Ferdinand SAMBA, journaliste,

Directeur de Publication du quotidien "LE DEMOCRATE"

 

Depuis le week-end dernier, Centrafrique-Presse a pris l’initiative de faire signer en ligne une pétition pour exiger la libération de Ferdinand Samba journaliste et Directeur de Publication du quotidien « LE DEMOCRATE », arbitrairement condamné à 10 mois d’emprisonnement ferme et 11 millions de F CFA d’amendes à verser à celui-là même qui l’a poursuivi pour « diffamation » en l’occurrence, le demi-dieu de Bangui et l’argentier de Bozizé, son ministre d’Etat aux finances et au budget, Sylvain Ndoutingaï.  

Par cette pétition, le groupe Centrafrique-Presse entendait dénoncer et condamner les nombreuses et régulières atteintes à la liberté d’expression et de la presse en République centrafricaine et la traque des journalistes, particulièrement ceux du privé indépendant, par le régime dictatorial de Bozizé, Findiro et Ndoutingaï.

Malheureusement force est de constater que parmi les premiers signataires déjà enregistrés en quelques jours, peu de journalistes et responsables de la presse indépendante et privée centrafricaine en font partie. Que craignent-ils eux dont les noms figurent déjà sur la black liste des ennemis de la liberté et de la démocratie actuellement au pouvoir en Centrafrique ?
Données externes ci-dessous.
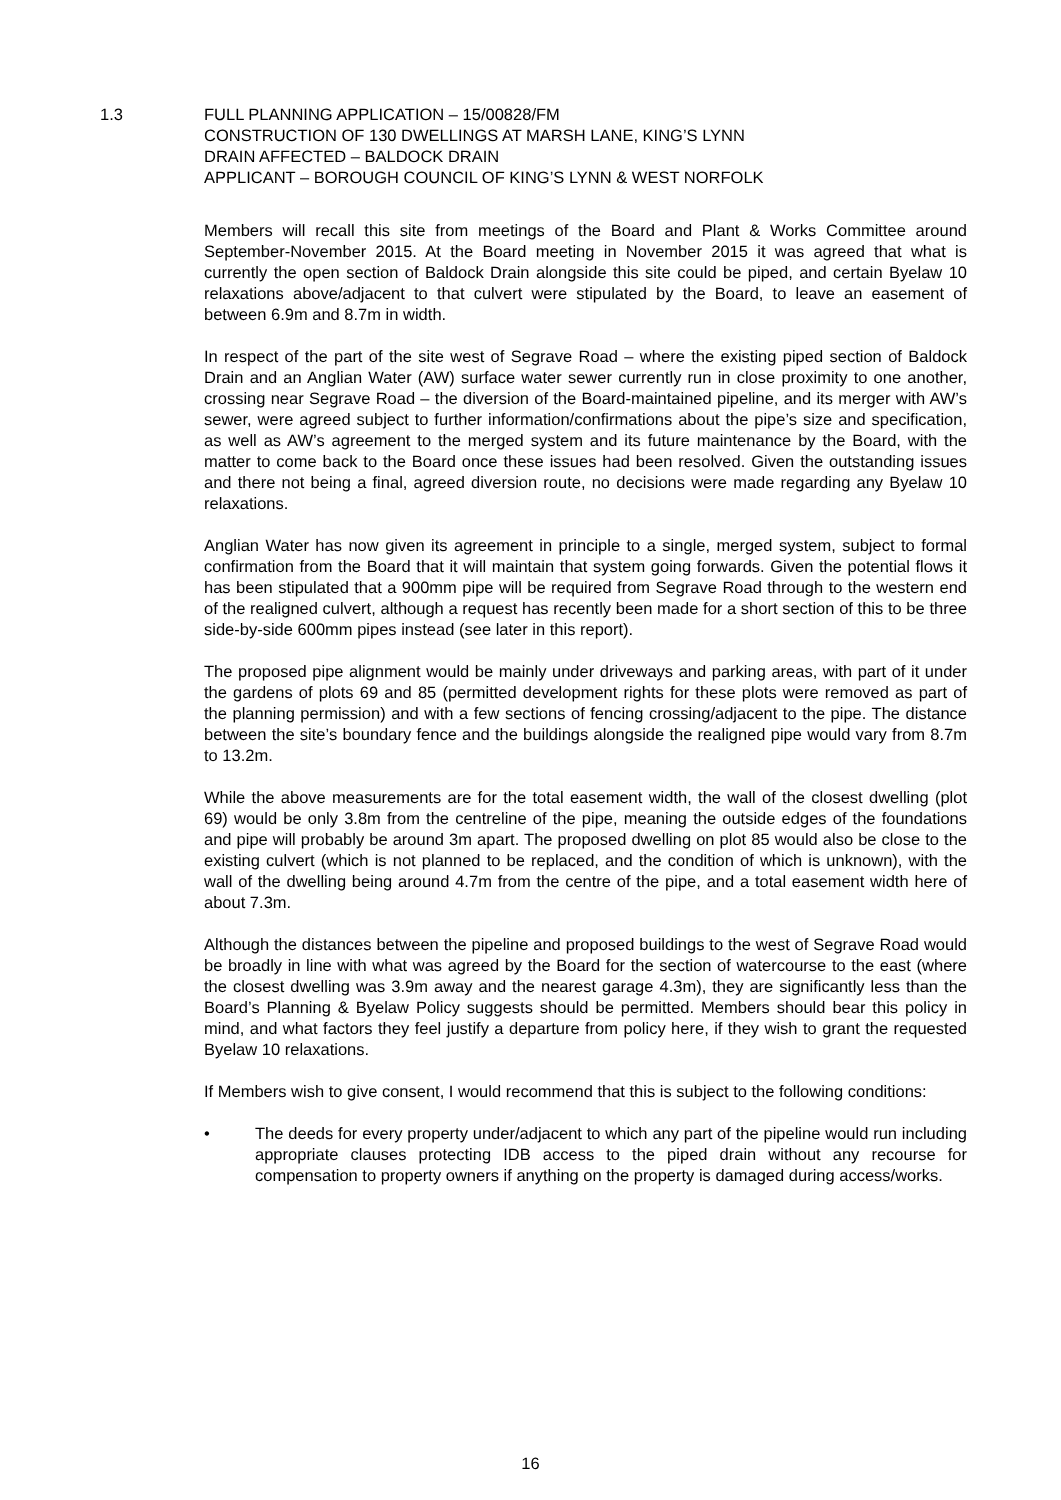1.3 FULL PLANNING APPLICATION – 15/00828/FM
CONSTRUCTION OF 130 DWELLINGS AT MARSH LANE, KING’S LYNN
DRAIN AFFECTED – BALDOCK DRAIN
APPLICANT – BOROUGH COUNCIL OF KING’S LYNN & WEST NORFOLK
Members will recall this site from meetings of the Board and Plant & Works Committee around September-November 2015. At the Board meeting in November 2015 it was agreed that what is currently the open section of Baldock Drain alongside this site could be piped, and certain Byelaw 10 relaxations above/adjacent to that culvert were stipulated by the Board, to leave an easement of between 6.9m and 8.7m in width.
In respect of the part of the site west of Segrave Road – where the existing piped section of Baldock Drain and an Anglian Water (AW) surface water sewer currently run in close proximity to one another, crossing near Segrave Road – the diversion of the Board-maintained pipeline, and its merger with AW’s sewer, were agreed subject to further information/confirmations about the pipe’s size and specification, as well as AW’s agreement to the merged system and its future maintenance by the Board, with the matter to come back to the Board once these issues had been resolved. Given the outstanding issues and there not being a final, agreed diversion route, no decisions were made regarding any Byelaw 10 relaxations.
Anglian Water has now given its agreement in principle to a single, merged system, subject to formal confirmation from the Board that it will maintain that system going forwards. Given the potential flows it has been stipulated that a 900mm pipe will be required from Segrave Road through to the western end of the realigned culvert, although a request has recently been made for a short section of this to be three side-by-side 600mm pipes instead (see later in this report).
The proposed pipe alignment would be mainly under driveways and parking areas, with part of it under the gardens of plots 69 and 85 (permitted development rights for these plots were removed as part of the planning permission) and with a few sections of fencing crossing/adjacent to the pipe. The distance between the site’s boundary fence and the buildings alongside the realigned pipe would vary from 8.7m to 13.2m.
While the above measurements are for the total easement width, the wall of the closest dwelling (plot 69) would be only 3.8m from the centreline of the pipe, meaning the outside edges of the foundations and pipe will probably be around 3m apart. The proposed dwelling on plot 85 would also be close to the existing culvert (which is not planned to be replaced, and the condition of which is unknown), with the wall of the dwelling being around 4.7m from the centre of the pipe, and a total easement width here of about 7.3m.
Although the distances between the pipeline and proposed buildings to the west of Segrave Road would be broadly in line with what was agreed by the Board for the section of watercourse to the east (where the closest dwelling was 3.9m away and the nearest garage 4.3m), they are significantly less than the Board’s Planning & Byelaw Policy suggests should be permitted. Members should bear this policy in mind, and what factors they feel justify a departure from policy here, if they wish to grant the requested Byelaw 10 relaxations.
If Members wish to give consent, I would recommend that this is subject to the following conditions:
• The deeds for every property under/adjacent to which any part of the pipeline would run including appropriate clauses protecting IDB access to the piped drain without any recourse for compensation to property owners if anything on the property is damaged during access/works.
16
De même, on n’y voit pas encore les noms de certains compatriotes qui aiment qu’on les prenne pour des démocrates avec une grande fibre patriotique et toujours prompts à formuler souvent des critiques véhémentes contre l’opposition.   

Plus nous serons nombreux à signer, plus fort sera le message qui sera ainsi délivré à Bozizé et sa clique pour qu’ils comprennent qu’ils ne doivent pas jouer ainsi avec les libertés en Centrafrique et surtout celle de la presse dont ils prétendent avoir dépénalisé les délits.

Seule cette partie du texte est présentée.